Tiger Woods one shot off Valspar lead setting up sensational Sunday

PALM HARBOR, FL - MARCH 10: Tiger Woods reacts after a chip-in birdie on the ninth green during the third round of the Valspar Championship at Innisbrook Resort Copperhead Course on March 10, 2018 in Palm Harbor, Florida. (Photo by Sam Greenwood/Getty Images) Sam Greenwood/Getty Images

Tiger Woods one shot off Valspar lead setting up sensational Sunday


Tiger Woods one shot off Valspar lead setting up sensational Sunday


PALM HARBOR, Fla. – Tiger Woods has played consistently well for seven consecutive rounds. His swift resurgence leads up to Sunday at the Valspar Championship, where he’s just a shot back of leader Corey Conners entering the final round. 

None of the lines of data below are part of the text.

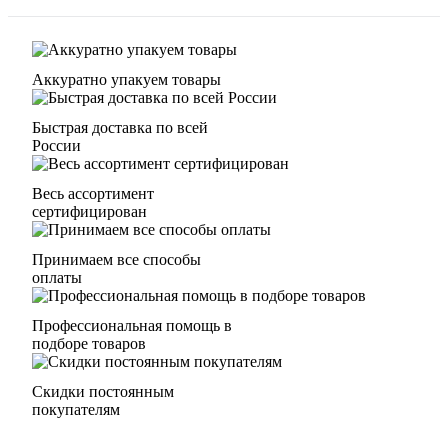
Аккуратно упакуем товары
Быстрая доставка по всей
России
Весь ассортимент
сертифицирован
Принимаем все способы
оплаты
Профессиональная помощь в
подборе товаров
Скидки постоянным
покупателям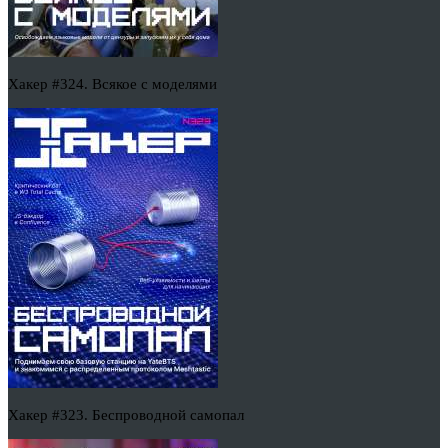
Хакер #324. Всякое с моделями
Хакер #323. Беспроводной самопал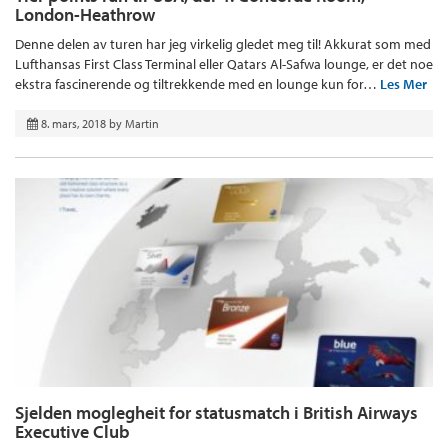
London-Heathrow
Denne delen av turen har jeg virkelig gledet meg til! Akkurat som med
Lufthansas First Class Terminal eller Qatars Al-Safwa lounge, er det noe
ekstra fascinerende og tiltrekkende med en lounge kun for…
Les Mer
8. mars, 2018
by
Martin
Sjelden moglegheit for statusmatch i British Airways
Executive Club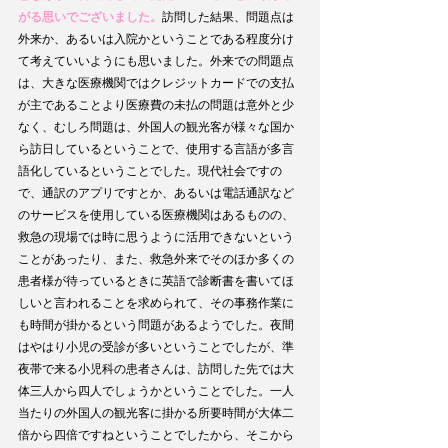
がる思いでございました。
訪問した結果、問題点は
外来か、あるいは入院かということである程度分け
て考えていいようにも思いました。外来での問題点
は、大きな医療機関ではクレジットカードでの支払
が主であることより医療費の未払の問題は意外と少
なく、むしろ問題は、外国人の観光客が様々な国か
ら訪日しているということで、使用する言語が多言
語化しているということでした。現代社会ですの
で、通訳のアプリですとか、あるいは電話通訳など
のサービスを使用している医療機関はあるものの、
救急の現場では時に思うように活用できないという
ことがあったり、また、救急外来でそのほか多くの
患者様が待っているときに英語で診断書を書いてほ
しいと言われることを求められて、その事務作業に
も時間が掛かるという問題があるようでした。夜間
はやはり小児の受診が多いということでしたが、準
夜帯で来る小児科の患者さんは、訪問した先では大
体三人から四人でしょうかということでした。一人
当たりの外国人の観光客に掛かる所要時間が大体二
倍から四倍ですねということでしたから、そこから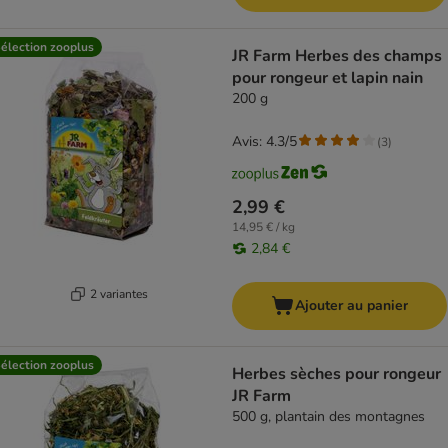
élection zooplus
JR Farm Herbes des champs
pour rongeur et lapin nain
200 g
Avis: 4.3/5
(
3
)
2,99 €
14,95 € / kg
2,84 €
2 variantes
Ajouter au panier
élection zooplus
Herbes sèches pour rongeur
JR Farm
500 g, plantain des montagnes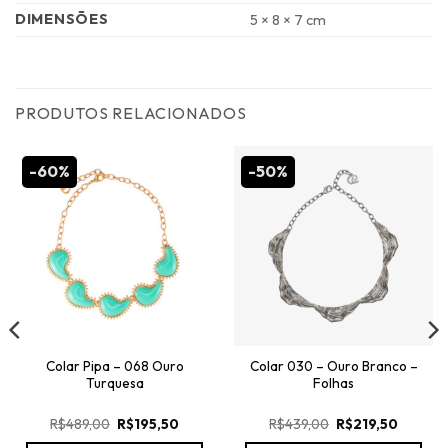
DIMENSÕES
5 × 8 × 7 cm
PRODUTOS RELACIONADOS
-60%
-50%
Colar Pipa – 068 Ouro
Colar 030 – Ouro Branco –
Turquesa
Folhas
O
O
O
O
R$
489,00
R$
195,50
R$
439,00
R$
219,50
preço
preço
preço
preço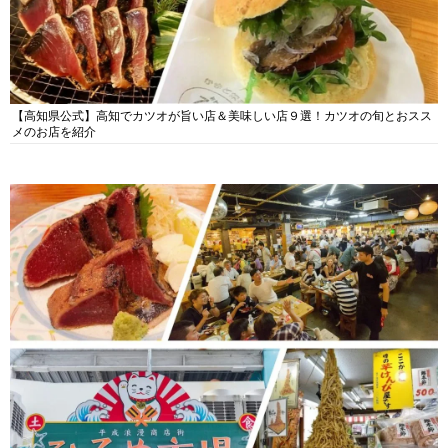
【高知県公式】高知でカツオが旨い店＆美味しい店９選！カツオの旬とおスス
メのお店を紹介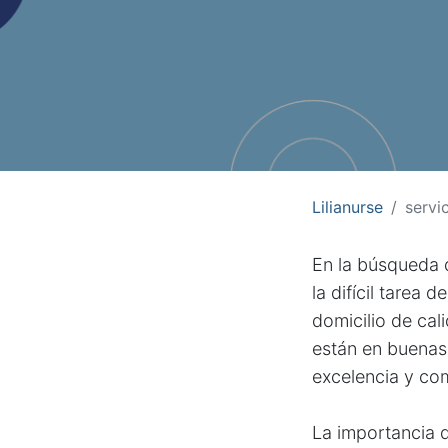
Lilianurse
servi
En la búsqueda 
la difícil tarea
domicilio de ca
están en buenas 
excelencia y com
La importancia d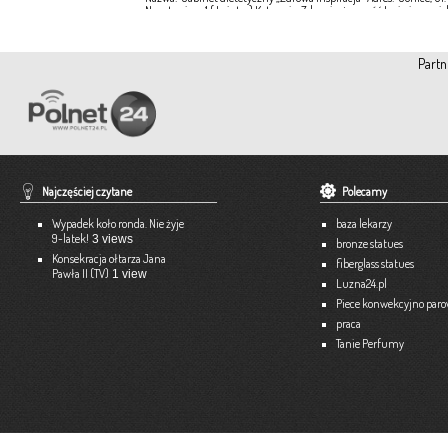
Narutowicza 1 ( I piętro) Kategoria: Zdrowie, żywność Imię i nazwis
Ewa Stępień Tel: 503 047 916 Strona internetowa: fanpage Gabinet
Opis: Gabinet dietetyczny Zdrowa Inspiracja oferuje: – indywidual
konsultacje dietetyczne – indywidualne plany żywieniowe dla
Partn
dorosłych, dzieci, młodzieży – poradnictwo żywieniowe w chorob
dieto-zależnych (nadciśnienie tętnicze, […]
Więce
Pracownia Krawiecka A-TEX
Aneta Szpyrka
Tel. 508 189 180 lub 500 613 951
Najczęściej czytane
Polecamy
Strona internetowa:
www.atex-dekoracje.pl
Wypadek koło ronda. Nie żyje
baza lekarzy
Więce
9-latek!
3 views
bronze statues
Konsekracja ołtarza Jana
fiberglass statues
Pawła II (TV)
1 view
Ekspert – Biuro Rachunkowe
Luzna24.pl
Barbara Bielakiewicz
Piece konwekcyjno par
praca
795 409 892 lub 18 35 10 293
Tanie Perfumy
Strona internetowa:
www.ekspert.biz.pl
Więce
Optimar – Biuro Rachunkowe
Mariola Janusz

Woods shot 4-under 67 Saturday in Round 3, his lowest score on Tour since 2015. There will be talk of some great revival at Innisbrook Resort’s Copperhead Course and there has been in a competitive sense. But Woods’ game looked close to or as sharp for much of the Honda Classic two weeks ago.

The revival truly started at PGA National, more of a slow burn, the biggest difference this week being his lack of the big number. Woods hasn’t made double bogey through 54 holes at the Valspar but had three at the Honda, derailing momentum and his chances of winning the tournament.

Woods very much has a chance to win this tournament when he tees off at 1:50 p.m. ET with Brandt Snedeker, who is T-2 and 8 under with Woods and Justin Rose after a 4-under 67. Rose shot 5-under 66 with an eagle hole-out from 120 yards at the par-5 11th hole to get into Sunday’s final pairing with Conners at 2 p.m. ET. Conners, a 26-year-old Canadian who got into the field as an alternate, moved to 9 under with a 3-under 68 and will be going for the wire-to-wire victory.

“It feels good to be up here,” Woods said. “I’ve been in this position many times. I’ve won my share of events here and overseas, so I like to be one back or near the lead. I’ve been here before. I just need to execute.”

These will be invaluable reps for Woods, who gets more comfortable with what his fused back will allow him to do every single round. The old swing is gone and it’s never coming back. Still Woods proved Saturday that the new one is capable of creating similar results.

It seems like every chip he hits these days has a chance to go in, and he finally got a short, delicate one to drop from behind the green at nine. Even Snedeker had a huge grin on his face when the ball vanished into the cup.

“That was sweet,” Woods said. “We’ve been calling for one all year. I hit some good shots. I finally got one.”

He drained a putt from 22 feet for birdie at No. 10 underneath an overcast sky similar in color to his dark gray slacks and cap, contrasting Woods’ bright pink Nike shirt that helped him stand out in a crowd even more than normal.

About the crowd.

It can be tough to deal with for tournament employees and fellow competitors. It’s so loud and overpowering, a true mob just trying to get close to Woods for the same reasons all people want to be close to anyone who makes them feel good or experience something that makes them feel like they matter.

Woods hit a good iron off the tee at No. 12 to the middle of the fairway and the fans at the Hooters Owls Nest, which surrounds the green, were so loud he had to pause for a moment before he hit his second shot to let the applause die down.

Woods stuck his approach to 8 feet and the fans began chanting his name as he walked closer and closer to the green. Closer to them.

“Ti-Ger! Ti-Ger! Ti-Ger!”

Lights omitting from the tents which surround the 12th green provided a stadium-like feel against the dark sky. Tiger was back in the arena, not just back playing solid golf on the PGA Tour but chasing an inexperienced leader trying to put himself in position to win on Sunday.

This mattered.

“You feel like you’re back … back in the good old days, for sure,” caddie Joe LaCava said.

Woods knows better than anyone those days aren’t sure to last, but the progress he’s made and the work he’s put in have led to this moment. He’s waited five years for a day like Sunday.

“I’m excited,” Woods said. “I’ve been ready to go.”